Most companies, the researchers say, implemented employee layoffs almost immediately as a strategy to improve their chances of survival. Short-term pressures also prompted U.S. Airways and American Airlines to renege on their previously established commitments regarding severance packages and employee benefits.

However, a few companies pursued alternative strategies. Continental Airlines announced layoffs, but provided severance and furlough benefits for affected employees. Southwest Airlines and Alaska Airlines went a step further by refusing to downsize at all, in the interest of preserving employee relationships.

The results of these different strategies illustrate how relational reserves help organizations cope with crises and how financial reserves enable organizations to maintain their relational reserves, the researchers say.

"Airline companies that avoided layoffs and invested in preserving relationships---by maintaining commitments to employees and their relationships to the company---showed more resiliency than those that violated contractual commitments, instituted layoffs and cancelled severance benefits," Cameron said. "By foregoing downsizing, these companies created coping resources that enabled their employees to respond cohesively to the crisis in innovative ways and allowed organizational performance to return more quickly to pre-crisis levels."

The researchers say that following the 9/11-related layoffs, U.S. Airways and American Airlines were sued by their employees, senior leadership was replaced and bankruptcies occurred. On the other hand, the preservation of relational reserves helped Southwest Airlines and Alaska Airlines recover financially and regain previous levels of traffic, revenue and stock performance.

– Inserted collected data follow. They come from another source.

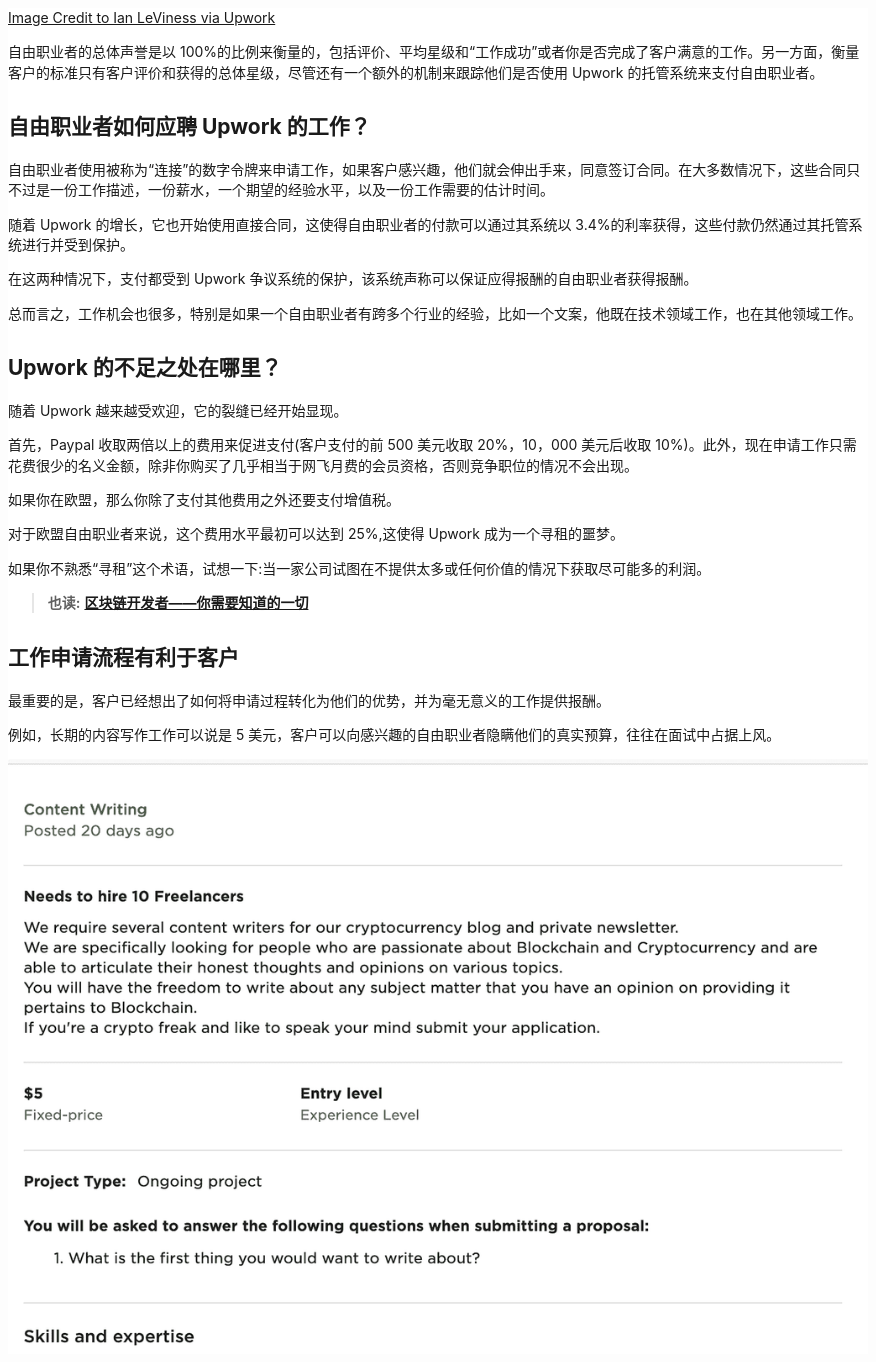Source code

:[Image Credit to Ian LeViness via Upwork](https://www.upwork.com/freelancers/~0193b24a4a30f4625a)

自由职业者的总体声誉是以 100%的比例来衡量的，包括评价、平均星级和“工作成功”或者你是否完成了客户满意的工作。另一方面，衡量客户的标准只有客户评价和获得的总体星级，尽管还有一个额外的机制来跟踪他们是否使用 Upwork 的托管系统来支付自由职业者。

## **自由职业者如何应聘 Upwork 的工作？**

自由职业者使用被称为“连接”的数字令牌来申请工作，如果客户感兴趣，他们就会伸出手来，同意签订合同。在大多数情况下，这些合同只不过是一份工作描述，一份薪水，一个期望的经验水平，以及一份工作需要的估计时间。

随着 Upwork 的增长，它也开始使用直接合同，这使得自由职业者的付款可以通过其系统以 3.4%的利率获得，这些付款仍然通过其托管系统进行并受到保护。

在这两种情况下，支付都受到 Upwork 争议系统的保护，该系统声称可以保证应得报酬的自由职业者获得报酬。

总而言之，工作机会也很多，特别是如果一个自由职业者有跨多个行业的经验，比如一个文案，他既在技术领域工作，也在其他领域工作。

## Upwork 的不足之处在哪里？

随着 Upwork 越来越受欢迎，它的裂缝已经开始显现。

首先，Paypal 收取两倍以上的费用来促进支付(客户支付的前 500 美元收取 20%，10，000 美元后收取 10%)。此外，现在申请工作只需花费很少的名义金额，除非你购买了几乎相当于网飞月费的会员资格，否则竞争职位的情况不会出现。

如果你在欧盟，那么你除了支付其他费用之外还要支付增值税。

对于欧盟自由职业者来说，这个费用水平最初可以达到 25%,这使得 Upwork 成为一个寻租的噩梦。

如果你不熟悉“寻租”这个术语，试想一下:当一家公司试图在不提供太多或任何价值的情况下获取尽可能多的利润。

> **也读:** [**区块链开发者——你需要知道的一切**](https://blog.coincodecap.com/blockchain-developers)

## **工作申请流程有利于客户**

最重要的是，客户已经想出了如何将申请过程转化为他们的优势，并为毫无意义的工作提供报酬。

例如，长期的内容写作工作可以说是 5 美元，客户可以向感兴趣的自由职业者隐瞒他们的真实预算，往往在面试中占据上风。

![](img/f078277ead641ac4f19fb83c4ce8cd3d.png)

"The relationship-based performance of Southwest and Alaska contradicts the leveraged buy-out movement of the 1980s and 1990s, where corporate leaders were encouraged to rid their organizations of financial reserves, with the promise this action would make them efficient, lean and more accountable to shareholders," Cameron said. "The fact that there would be few reserves in place to preserve relationships and commitments in the face of crises, thereby risking a decline in organizational resilience, is the often-neglected aspect of that phenomenon."